Anonymous Monk has asked for the wisdom of the Perl Monks concerning the following question:

Hi
I have mbx files (which is the collection of mails).If mbx is opened in text editor, it shows up like html file. I want to extract some text from all of the mails.

I think i can handle it just like a text file. But, How can i do it effieciently? Is there Module or something?

Pls give ur suggestions?

Thanx for ur time.

Replies are listed 'Best First'.
Re: extract text from mbx
by holli (Abbot) on Feb 23, 2005 at 05:47 UTC
    If itīs html, use Html::Parser or one of itīs children. If itīs well-formed use one of the many xml-parsers like Xml::Parser.


    holli, /regexed monk/
      Thanx Holli

      I have few informations to add. The file is not entirely an html file.

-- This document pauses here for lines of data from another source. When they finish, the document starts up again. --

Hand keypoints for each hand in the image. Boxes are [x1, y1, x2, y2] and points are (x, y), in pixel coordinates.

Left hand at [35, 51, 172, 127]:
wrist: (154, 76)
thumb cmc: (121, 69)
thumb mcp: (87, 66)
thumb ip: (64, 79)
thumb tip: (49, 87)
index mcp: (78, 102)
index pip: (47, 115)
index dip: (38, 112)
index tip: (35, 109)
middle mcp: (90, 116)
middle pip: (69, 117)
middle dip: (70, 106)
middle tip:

It has junk characters( which i think represnts the header of each mail), then it is followed by the data. The data is enclosed in html tags.

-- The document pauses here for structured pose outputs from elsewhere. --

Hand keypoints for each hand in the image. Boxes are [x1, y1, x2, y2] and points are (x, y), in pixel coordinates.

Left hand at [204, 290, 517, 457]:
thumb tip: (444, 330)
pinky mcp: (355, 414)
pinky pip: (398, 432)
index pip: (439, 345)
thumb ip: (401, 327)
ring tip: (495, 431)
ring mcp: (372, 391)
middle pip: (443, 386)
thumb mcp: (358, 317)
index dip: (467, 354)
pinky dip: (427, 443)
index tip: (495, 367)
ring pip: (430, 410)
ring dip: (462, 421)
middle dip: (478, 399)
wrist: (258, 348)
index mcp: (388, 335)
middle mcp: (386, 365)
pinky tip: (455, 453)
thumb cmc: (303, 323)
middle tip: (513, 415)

      The single mbx file is the collection of many such mails.

        I don't think you are giving us enough information here. What is the software that is creating these 'mbx' files? Is it possible to give us an example that might help us determine the format?. If it is a standard mail storage format then it is possible that one of the Email::Folder or it's friends might be able to deal with it, you might even be able to identify the type of the mailbox with the Email::FolderType module.

        /J\